|FE Editorial : Starcrash|
| The Financial Express|
Every time we think we have heard the worst we could about Air India’s dysfunctionality, the national flag-carrier manages to lower the bar yet again. Civil aviation minister Ajit Singh has delivered the latest jolts. One, he said in an interview, only three of Air India’s 300 routes make money. Two, the airline’s induction into the Star Alliance is definitely history now, with the pilots’ strike apparently delivering the final strike against the airline’s credibility. Simultaneously, Axel Hilgers, the South Asia director of Lufthansa, which was mentoring Air India for induction into the Star Alliance, has devastatingly declared that Dubai is now the real hub of India, not Delhi! Given the many questions that had already been raised against the existing turnaround plan for Air India, the latest developments should really push the government to reconsider its R30,000 bailout plan for India. Also, while Singh keeps repeating that FDI in Indian skies awaits a consensus among UPA allies, Hilgers makes the more pertinent point: Compared with the other Asian growth markets, it doesn’t seem like the aviation industry is currently considered a strategic asset for future development in India. Otherwise, how could the minister simultaneously suggest that the aforementioned FDI approval is necessary but uncertain?

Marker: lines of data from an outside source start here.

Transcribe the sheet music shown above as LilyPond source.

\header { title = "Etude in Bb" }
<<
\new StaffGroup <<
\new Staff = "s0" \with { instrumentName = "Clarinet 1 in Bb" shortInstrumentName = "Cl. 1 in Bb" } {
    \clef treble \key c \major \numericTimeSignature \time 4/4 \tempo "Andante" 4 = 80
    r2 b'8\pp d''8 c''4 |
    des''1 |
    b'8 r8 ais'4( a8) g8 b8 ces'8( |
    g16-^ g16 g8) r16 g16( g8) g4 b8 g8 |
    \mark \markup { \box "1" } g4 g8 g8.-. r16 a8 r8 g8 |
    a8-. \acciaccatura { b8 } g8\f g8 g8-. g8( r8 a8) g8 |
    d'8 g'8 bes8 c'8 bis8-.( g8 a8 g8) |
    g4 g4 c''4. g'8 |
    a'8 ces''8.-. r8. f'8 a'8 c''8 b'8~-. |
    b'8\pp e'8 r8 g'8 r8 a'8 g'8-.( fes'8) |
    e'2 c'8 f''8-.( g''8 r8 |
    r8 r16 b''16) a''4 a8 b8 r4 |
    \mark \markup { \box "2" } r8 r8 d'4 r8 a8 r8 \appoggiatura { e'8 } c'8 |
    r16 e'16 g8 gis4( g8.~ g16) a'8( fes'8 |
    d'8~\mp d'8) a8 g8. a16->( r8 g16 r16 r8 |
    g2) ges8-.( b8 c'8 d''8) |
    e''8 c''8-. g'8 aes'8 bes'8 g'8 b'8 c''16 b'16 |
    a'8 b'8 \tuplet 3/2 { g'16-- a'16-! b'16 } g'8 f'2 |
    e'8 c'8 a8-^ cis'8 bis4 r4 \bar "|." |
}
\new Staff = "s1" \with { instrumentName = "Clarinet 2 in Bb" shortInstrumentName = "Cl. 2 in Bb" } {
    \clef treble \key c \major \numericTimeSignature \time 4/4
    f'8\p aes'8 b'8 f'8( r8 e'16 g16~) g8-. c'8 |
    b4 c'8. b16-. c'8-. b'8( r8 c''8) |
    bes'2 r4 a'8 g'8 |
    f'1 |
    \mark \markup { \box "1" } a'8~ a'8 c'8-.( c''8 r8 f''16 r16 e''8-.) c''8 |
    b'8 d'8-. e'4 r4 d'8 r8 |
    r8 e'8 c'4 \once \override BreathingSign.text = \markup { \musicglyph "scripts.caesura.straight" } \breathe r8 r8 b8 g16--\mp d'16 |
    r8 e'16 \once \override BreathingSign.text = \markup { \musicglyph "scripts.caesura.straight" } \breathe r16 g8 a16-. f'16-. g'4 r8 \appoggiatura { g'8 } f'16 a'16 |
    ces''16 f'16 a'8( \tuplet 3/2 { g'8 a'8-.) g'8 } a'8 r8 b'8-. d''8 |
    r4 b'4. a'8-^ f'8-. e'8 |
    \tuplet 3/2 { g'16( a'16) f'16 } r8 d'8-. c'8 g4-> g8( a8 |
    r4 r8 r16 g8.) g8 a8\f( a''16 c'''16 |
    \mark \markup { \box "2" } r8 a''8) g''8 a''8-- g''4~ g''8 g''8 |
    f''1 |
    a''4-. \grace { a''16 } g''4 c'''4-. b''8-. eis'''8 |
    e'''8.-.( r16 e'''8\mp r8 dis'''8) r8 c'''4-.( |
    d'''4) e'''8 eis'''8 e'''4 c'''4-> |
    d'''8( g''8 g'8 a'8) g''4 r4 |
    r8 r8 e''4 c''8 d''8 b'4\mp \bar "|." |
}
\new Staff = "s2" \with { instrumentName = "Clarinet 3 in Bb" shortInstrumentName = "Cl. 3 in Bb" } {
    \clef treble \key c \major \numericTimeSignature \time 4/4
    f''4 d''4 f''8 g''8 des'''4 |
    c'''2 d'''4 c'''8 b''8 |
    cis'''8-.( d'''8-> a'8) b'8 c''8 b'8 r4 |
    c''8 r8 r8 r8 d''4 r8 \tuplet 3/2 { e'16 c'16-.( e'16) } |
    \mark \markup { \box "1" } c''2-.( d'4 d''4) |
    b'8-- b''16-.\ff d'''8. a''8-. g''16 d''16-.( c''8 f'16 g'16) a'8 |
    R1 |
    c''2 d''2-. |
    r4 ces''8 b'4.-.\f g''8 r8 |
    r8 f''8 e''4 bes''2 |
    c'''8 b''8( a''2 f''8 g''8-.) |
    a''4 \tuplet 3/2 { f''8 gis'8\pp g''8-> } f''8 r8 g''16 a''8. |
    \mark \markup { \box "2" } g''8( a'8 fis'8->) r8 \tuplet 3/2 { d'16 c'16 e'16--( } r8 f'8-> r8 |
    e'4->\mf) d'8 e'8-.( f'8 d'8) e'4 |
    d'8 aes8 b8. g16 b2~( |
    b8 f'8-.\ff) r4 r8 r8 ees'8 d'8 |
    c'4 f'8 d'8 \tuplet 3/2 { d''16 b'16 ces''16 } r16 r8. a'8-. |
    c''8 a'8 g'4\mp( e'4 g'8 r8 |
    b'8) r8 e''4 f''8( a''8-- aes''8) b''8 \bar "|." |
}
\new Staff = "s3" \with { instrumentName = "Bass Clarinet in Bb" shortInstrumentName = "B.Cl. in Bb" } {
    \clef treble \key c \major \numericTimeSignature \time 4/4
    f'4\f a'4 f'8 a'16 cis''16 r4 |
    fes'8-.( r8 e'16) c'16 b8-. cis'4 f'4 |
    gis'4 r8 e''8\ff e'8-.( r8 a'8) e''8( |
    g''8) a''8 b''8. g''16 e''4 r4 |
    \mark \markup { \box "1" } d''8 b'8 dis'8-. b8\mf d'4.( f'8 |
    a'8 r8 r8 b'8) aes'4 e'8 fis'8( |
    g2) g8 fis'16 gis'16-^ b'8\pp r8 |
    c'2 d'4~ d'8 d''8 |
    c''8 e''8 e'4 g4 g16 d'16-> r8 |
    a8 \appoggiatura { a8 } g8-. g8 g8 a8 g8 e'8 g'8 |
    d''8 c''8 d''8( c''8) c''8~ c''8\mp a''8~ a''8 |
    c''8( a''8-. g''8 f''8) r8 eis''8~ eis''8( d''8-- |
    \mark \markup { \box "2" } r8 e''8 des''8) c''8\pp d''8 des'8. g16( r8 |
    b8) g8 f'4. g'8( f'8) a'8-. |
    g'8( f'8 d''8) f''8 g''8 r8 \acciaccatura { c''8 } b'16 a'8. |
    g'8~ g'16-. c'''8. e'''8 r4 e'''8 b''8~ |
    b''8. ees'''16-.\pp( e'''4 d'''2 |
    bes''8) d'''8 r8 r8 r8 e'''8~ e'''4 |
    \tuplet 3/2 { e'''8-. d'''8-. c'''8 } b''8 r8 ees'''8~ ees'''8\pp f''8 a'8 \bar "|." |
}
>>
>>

As for Air India’s divorce from Star Alliance, this has long-term implications. When the alliance was first forged in 2007, Air India promised to meet 87 minimum joining requirements. Set to the highest standards of customer service, security and technology, some of these were expensive and complicated, like the process of integrating the ticketing codes for erstwhile Indian Airlines and Air India. But all of this was supposed to be worthwhile, for the Star Alliance would allow India’s flag-bearer to add depth to its route network, reallocating unprofitable routes, making the best of primary markets, achieving scale in marketing and maintenance costs, and increasing revenues by 5-15%. Before Star finally abandoned faith in Air India, the airline asked for and got repeated extensions. And proceeded to squander these away. Already, Star, SkyTeam and oneworld alliances (together numbering more than 50 world airlines) dominate a substantial part of global air traffic, and some experts are predicting that the true competition in a decade will be between these alliances rather than between the airlines. They will boast the three biggest check-in-desks! It’s unconscionable that Air India has frittered away this advantage.